[start of Text to read]

Further, the object detection module 200 includes a processor and one or more non-transitory computer readable storage media. The one or non-transitory computer-readable storage media have instructions encoded thereon that, when executed by the processor, cause the processor to provide the functionality further described below in conjunction with FIG. 2.

The object detection model 205 comprises one or more trained models that detect objects withing images of a local area surrounding a headset 100. For example, one or more imaging devices 130 capture images of the local area. In various embodiments, the imaging devices 130 are positioned on a frame of the headset 100, as further described above in conjunction with FIGS. 1A and 1B. For example, one or more imaging devices 130 have a field of view of the local area that at least partially overlaps with a field of view of the local area of a user wearing the headset 100.

In various embodiments, the object detection model 205 includes a category classifier. The category classifier is a trained model applied to images of the local area received from one or more imaging devices 130. In various embodiments, the category classifier is a trained region based convolutional neural network (R-CNN). Based on characteristics of different regions of an image of the local area, the category classifier identifies one or more categories, or types, of objects included in regions of the image. The category classifier does not identify a specific object from an image, but identifies regions of the image including an object having one or more categories, or types, for which the category classifier was trained. For example, the category classifier identifies regions in an image including an object having a category of “cup,” as a candidate object, but does not differentiate between different objects in the image having the category of “cup.” Hence, the category classifier identifies regions within an image of the local area likely to include an object having one or more categories of objects.

In various embodiments, the object detection model 205 alternatively or additionally includes an instance classifier. The instance classifier detects a specific object in images from the imaging devices 130. To detect a specific object, the specific object is initially registered with the instance classifier through a registration process initiated and performed by a user of the headset 100. The instance classifier detects the specific identified object rather than a category of objects, allowing the instance classifier to discriminate between different objects having a common category.

In some embodiments, the object detection model 205 includes a zero-short object detection model. The zero-short object detection model leverages an open-vocabulary object detector that detects objects in images based on free-text queries without needing to fine tune a model with labeled datasets. Open-vocabulary detection is achieved by embedding free-text queries with the text encoder and using them as input to the object classification and localization heads. The zero-shot instance-level object detection model can identify object instances (such as “blue pen”) without the user having to provide any prior training data for the specific instance. In one or more example implementations, the zero-shot object detection model could respond to the free-text queries to identify objects based on those queries. For example, in response to the question “Have you see my blue pen around here?”, the zero-shot instance-level object detection model may identify the specific pen queried without prior labeled training data of that specific pen.

[end of Text to read]
[start of Given information]

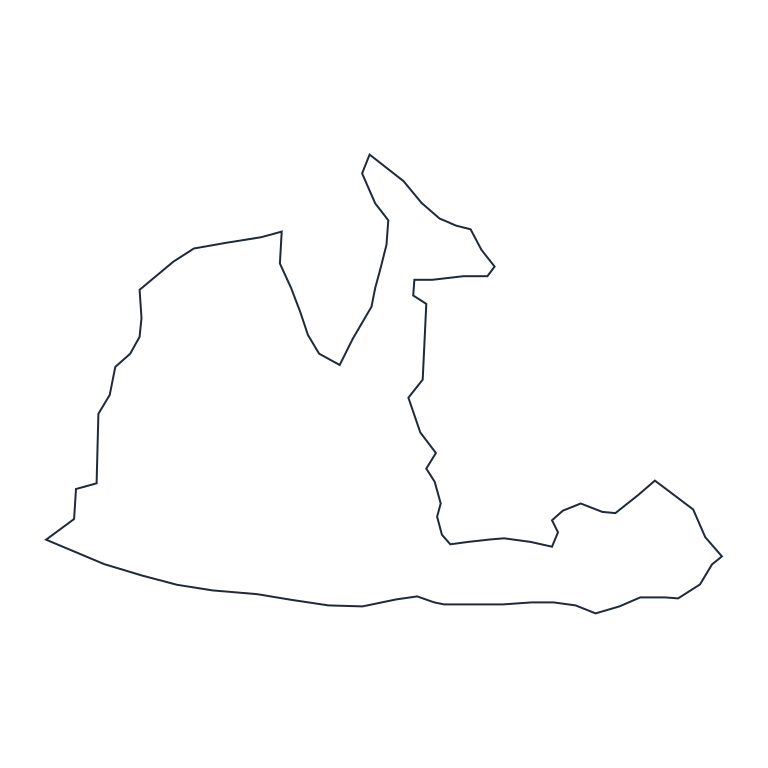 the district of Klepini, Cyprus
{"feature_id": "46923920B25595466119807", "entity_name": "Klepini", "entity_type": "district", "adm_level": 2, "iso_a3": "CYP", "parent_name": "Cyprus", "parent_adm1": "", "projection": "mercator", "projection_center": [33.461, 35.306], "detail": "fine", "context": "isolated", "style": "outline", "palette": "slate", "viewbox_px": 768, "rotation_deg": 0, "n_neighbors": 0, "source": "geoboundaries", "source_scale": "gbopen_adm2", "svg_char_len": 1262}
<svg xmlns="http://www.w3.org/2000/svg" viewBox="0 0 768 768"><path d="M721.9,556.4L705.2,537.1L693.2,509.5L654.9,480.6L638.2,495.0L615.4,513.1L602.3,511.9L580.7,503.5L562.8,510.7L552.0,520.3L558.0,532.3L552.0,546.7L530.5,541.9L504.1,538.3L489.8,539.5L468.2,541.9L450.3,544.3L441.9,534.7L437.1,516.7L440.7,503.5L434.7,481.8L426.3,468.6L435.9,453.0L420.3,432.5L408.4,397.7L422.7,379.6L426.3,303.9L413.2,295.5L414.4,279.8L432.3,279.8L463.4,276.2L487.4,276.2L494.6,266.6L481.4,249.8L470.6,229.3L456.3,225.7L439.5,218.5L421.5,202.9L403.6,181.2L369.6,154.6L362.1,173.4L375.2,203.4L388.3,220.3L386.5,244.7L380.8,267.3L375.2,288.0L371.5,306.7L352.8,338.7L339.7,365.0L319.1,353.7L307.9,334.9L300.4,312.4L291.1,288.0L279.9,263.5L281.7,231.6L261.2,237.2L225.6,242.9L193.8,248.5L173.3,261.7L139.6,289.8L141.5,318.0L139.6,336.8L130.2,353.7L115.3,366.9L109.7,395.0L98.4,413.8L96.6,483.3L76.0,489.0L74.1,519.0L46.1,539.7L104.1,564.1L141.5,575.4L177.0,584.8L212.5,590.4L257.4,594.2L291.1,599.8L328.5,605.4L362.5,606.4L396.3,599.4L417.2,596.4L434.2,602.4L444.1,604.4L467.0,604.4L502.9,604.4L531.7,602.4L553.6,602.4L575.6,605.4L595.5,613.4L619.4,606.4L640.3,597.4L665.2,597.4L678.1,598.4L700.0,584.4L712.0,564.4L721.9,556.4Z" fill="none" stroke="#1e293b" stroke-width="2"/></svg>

[end of Given information]

To be done –
1. Answer these questions using the text on object detection, which comes before the material:
(a) In various embodiments, what kind of trained model is the category classifier?
(b) Who initiates and performs the registration process for a specific object with the instance classifier?
(c) In various embodiments, where are the imaging devices 130 positioned?
2. For each statement, decide whether it agrees with the text on object detection. Answer yes or no, and quote the words of the text that decide it.
(a) The category classifier distinguishes between different objects in an image that share the category "cup."
(b) The instance classifier can tell apart different objects that have a common category.
(c) The zero-shot instance-level model needs the user to supply prior training data for a specific instance.
3. Reproduce the section of the text on object detection that starts at "The object detection model 205 comprises" and ends at "wearing the headset 100.".

Final results –
1.
(a) A trained region based convolutional neural network (R-CNN).
(b) A user of the headset 100.
(c) On a frame of the headset 100.

2.
(a) No: "does not differentiate between different objects in the image having the category of “cup.”"
(b) Yes: "allowing the instance classifier to discriminate between different objects having a common category."
(c) No: "without the user having to provide any prior training data for the specific instance."

3.
The object detection model 205 comprises one or more trained models that detect objects withing images of a local area surrounding a headset 100. For example, one or more imaging devices 130 capture images of the local area. In various embodiments, the imaging devices 130 are positioned on a frame of the headset 100, as further described above in conjunction with FIGS. 1A and 1B. For example, one or more imaging devices 130 have a field of view of the local area that at least partially overlaps with a field of view of the local area of a user wearing the headset 100.